Unerträgliches Brummen: Gemeinde Oberwiera muss 10 Millionen Euro teures Windrad abreißen

Medforth AI

Nicht einmal drei Jahre ist es alt, jetzt soll das Windrad wieder verschwinden. Zehn Millionen Euro hat das Projekt gekostet. Die Anlage in Oberwiera gilt als höchstes Windrad Sachsens und sollte rund 5000 Haushalte versorgen. Stattdessen verbreitete es ein unerträgliches Brummen für die Anwohner.
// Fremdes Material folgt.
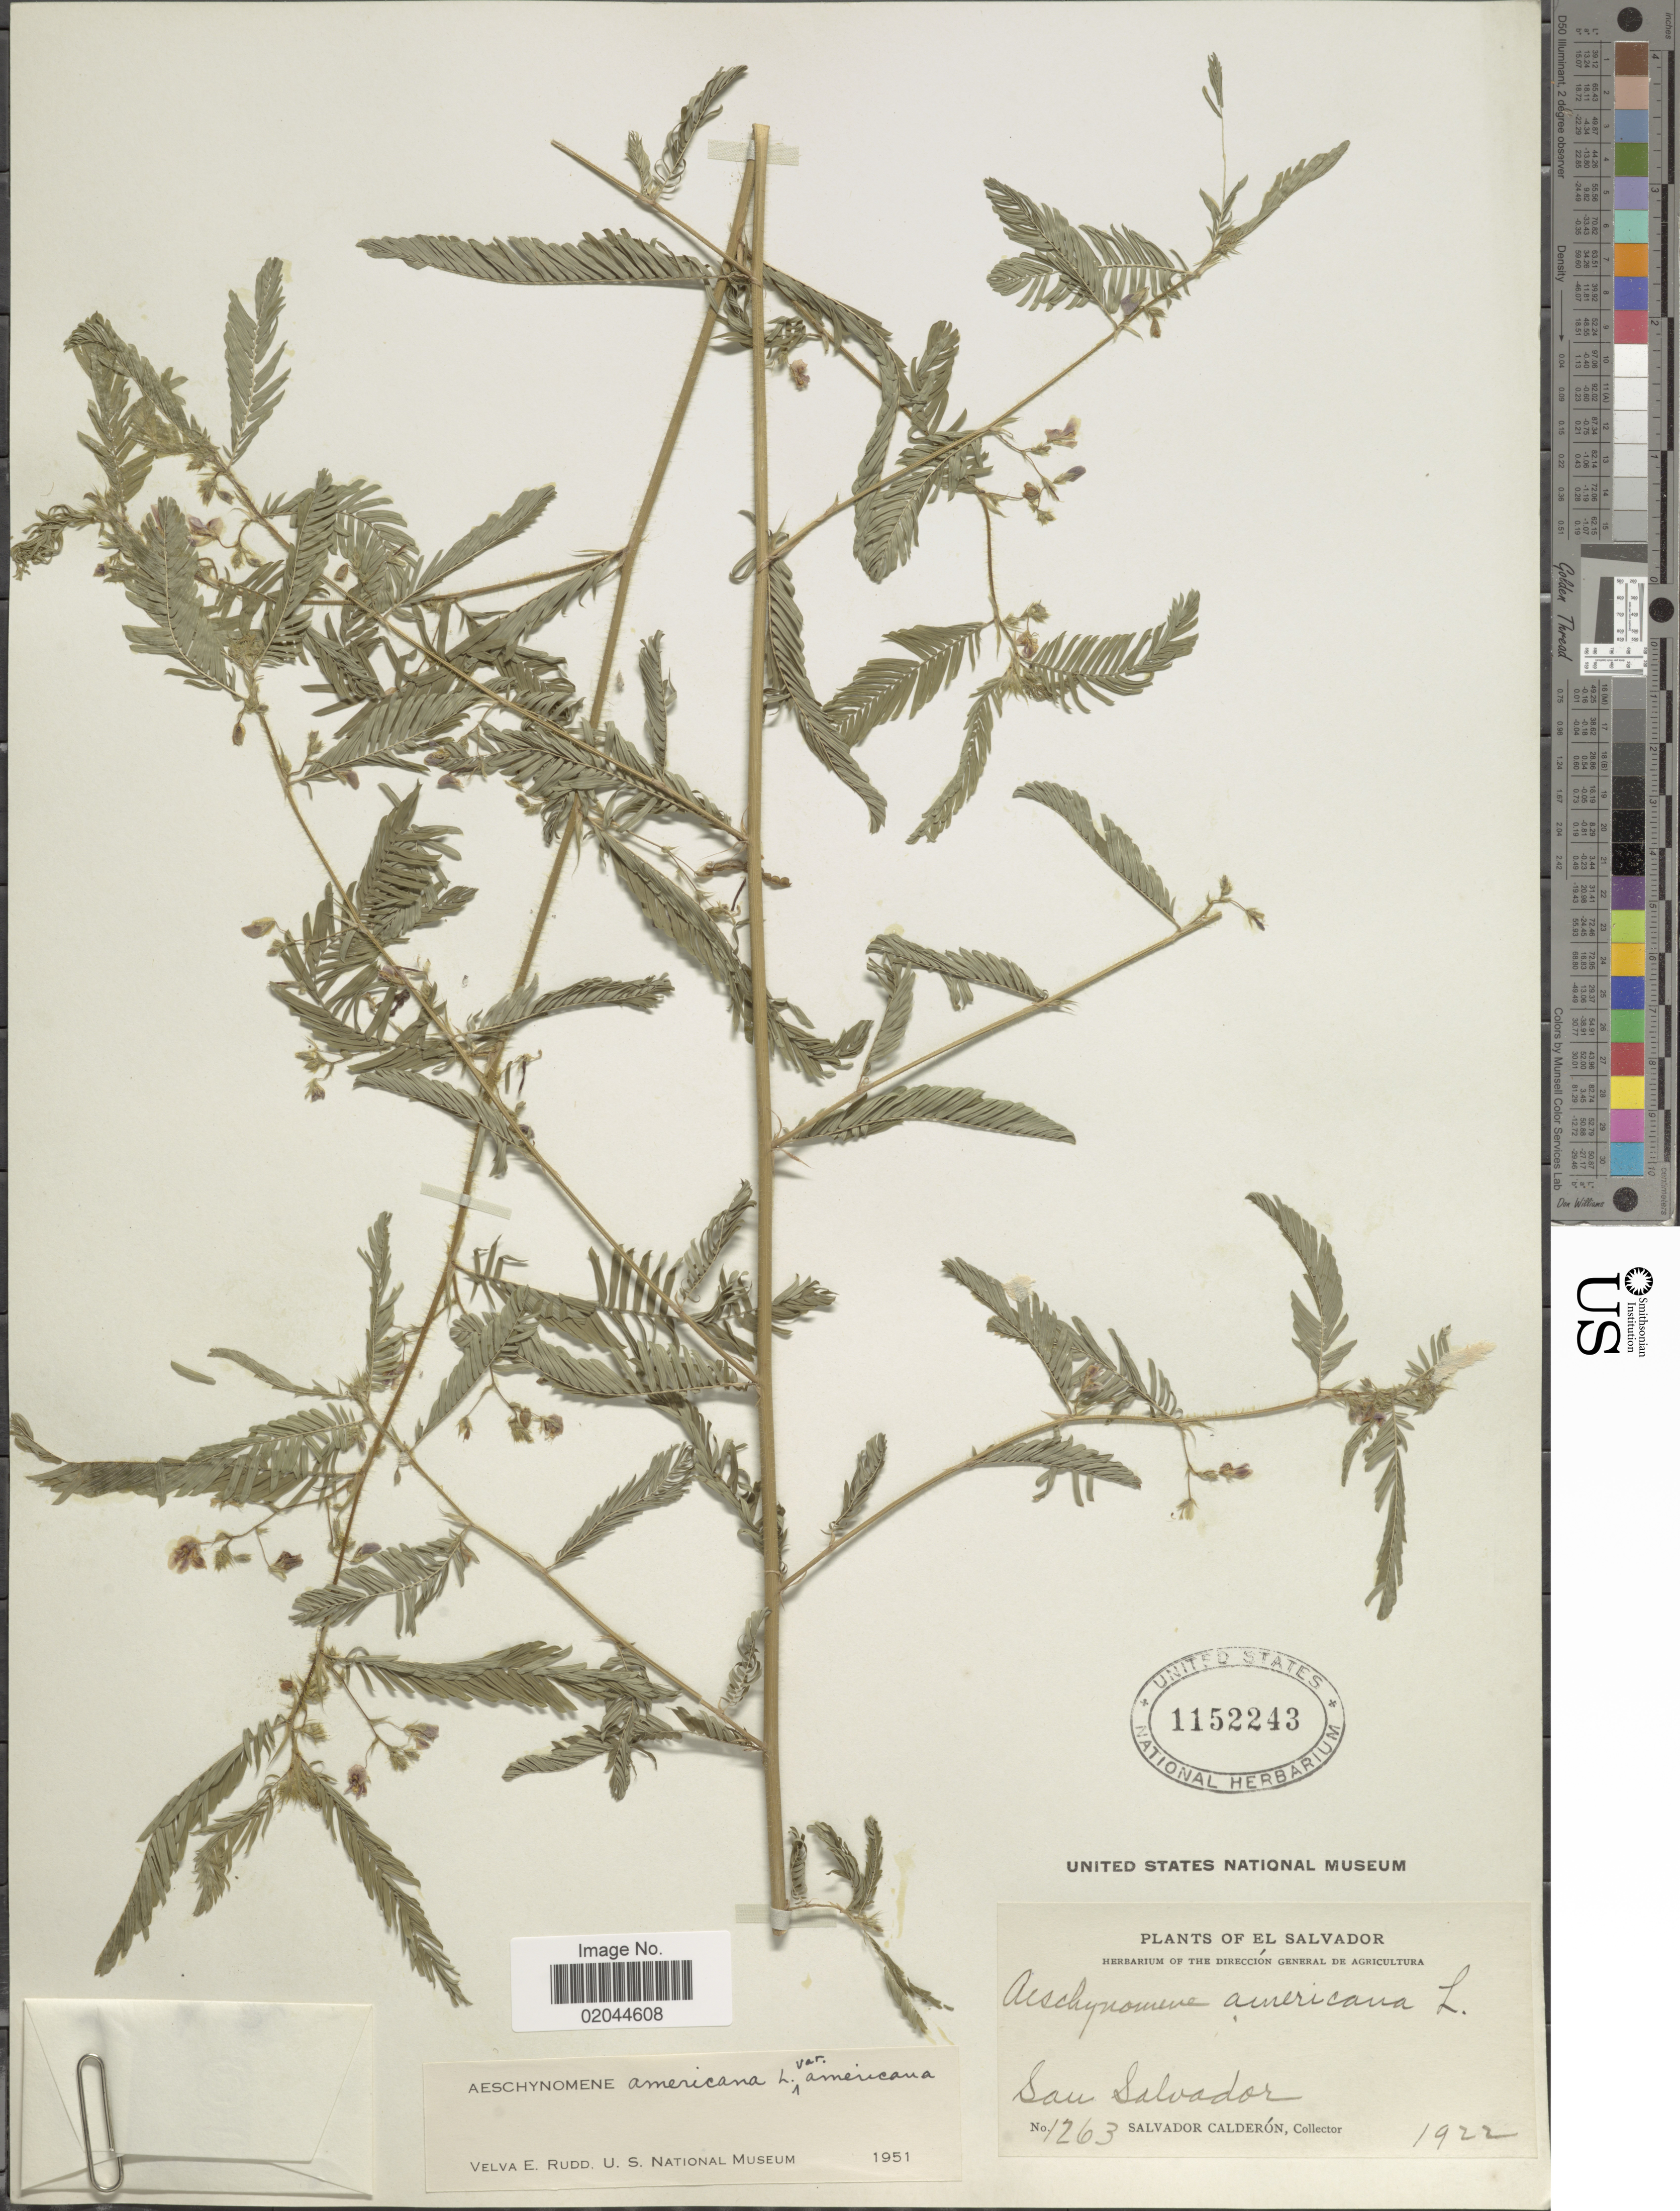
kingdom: Plantae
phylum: Tracheophyta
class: Magnoliopsida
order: Fabales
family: Fabaceae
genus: Aeschynomene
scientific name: Aeschynomene americana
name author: L.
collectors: S. Calderón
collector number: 1263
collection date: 1922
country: El Salvador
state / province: San Salvador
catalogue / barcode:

Mitten im Juli soll der Rückbau beginnen.

Anwohner berichten seit der Inbetriebnahme 2023 von tiefen, anhaltenden Brummgeräuschen. Eine Bewohnerin, deren Haus genau im gesetzlich vorgeschriebenen Abstand von 1000 Metern steht, beschreibt die Töne als unerträglich. Sie dringen selbst ins Obergeschoss, wenn alle Fenster geschlossen sind, und rauben den Schlaf. Der Bürgermeister machte sich selbst ein Bild: Bei einem nächtlichen Spaziergang durch den stillen Ort nahm er die Geräusche deutlich wahr. Sie erinnerten ihn an eine Flugzeugturbine, die noch läuft, lange nachdem das Flugzeug bereits gelandet ist.
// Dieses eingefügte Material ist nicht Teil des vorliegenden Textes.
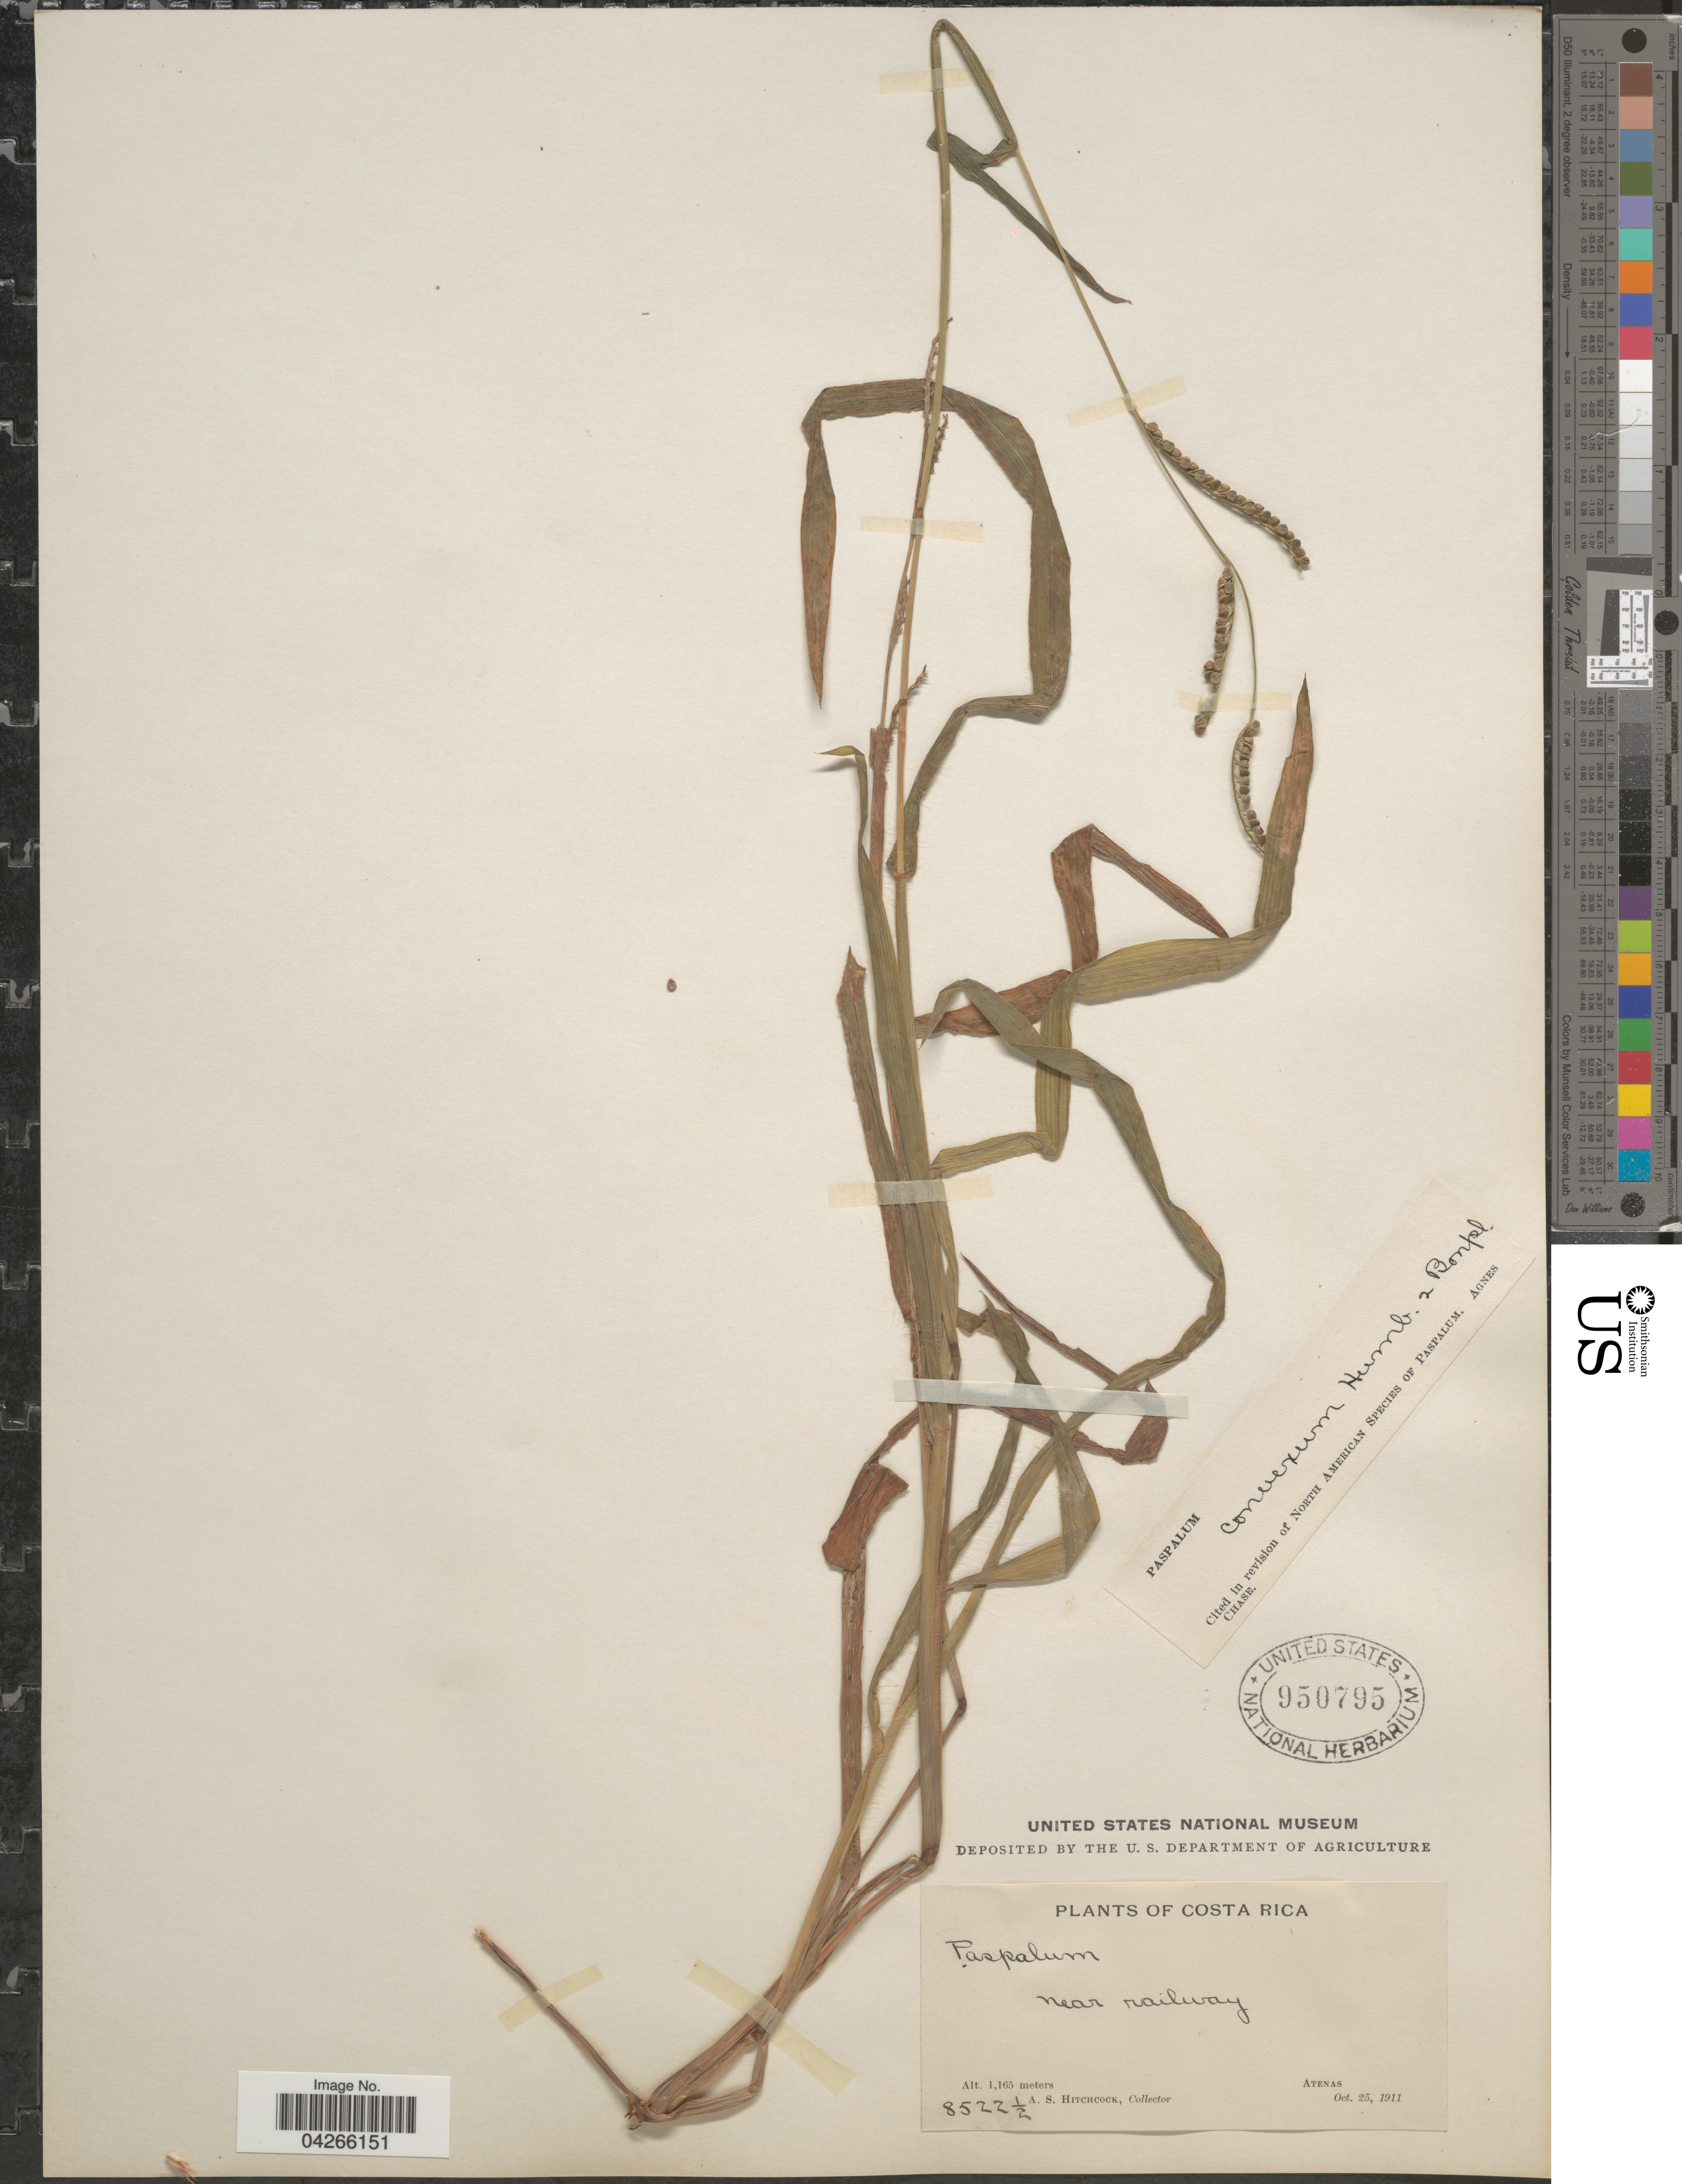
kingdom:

Aufwendige Reparaturen und Nachtabschaltungen – alles ohne Wirkung

Der Betreiber reagierte auf die Beschwerden. Die Anlage wurde nachts heruntergefahren. Das Getriebe wurde mit großem Aufwand per Kran ausgetauscht. Trotz dieser Eingriffe blieb der tiefe Brummton bestehen. Der Hersteller führt die Probleme auf eine einmalige Kombination aus den örtlichen Gegebenheiten und den technischen Besonderheiten der Anlage zurück. Die Maßnahmen halfen nicht.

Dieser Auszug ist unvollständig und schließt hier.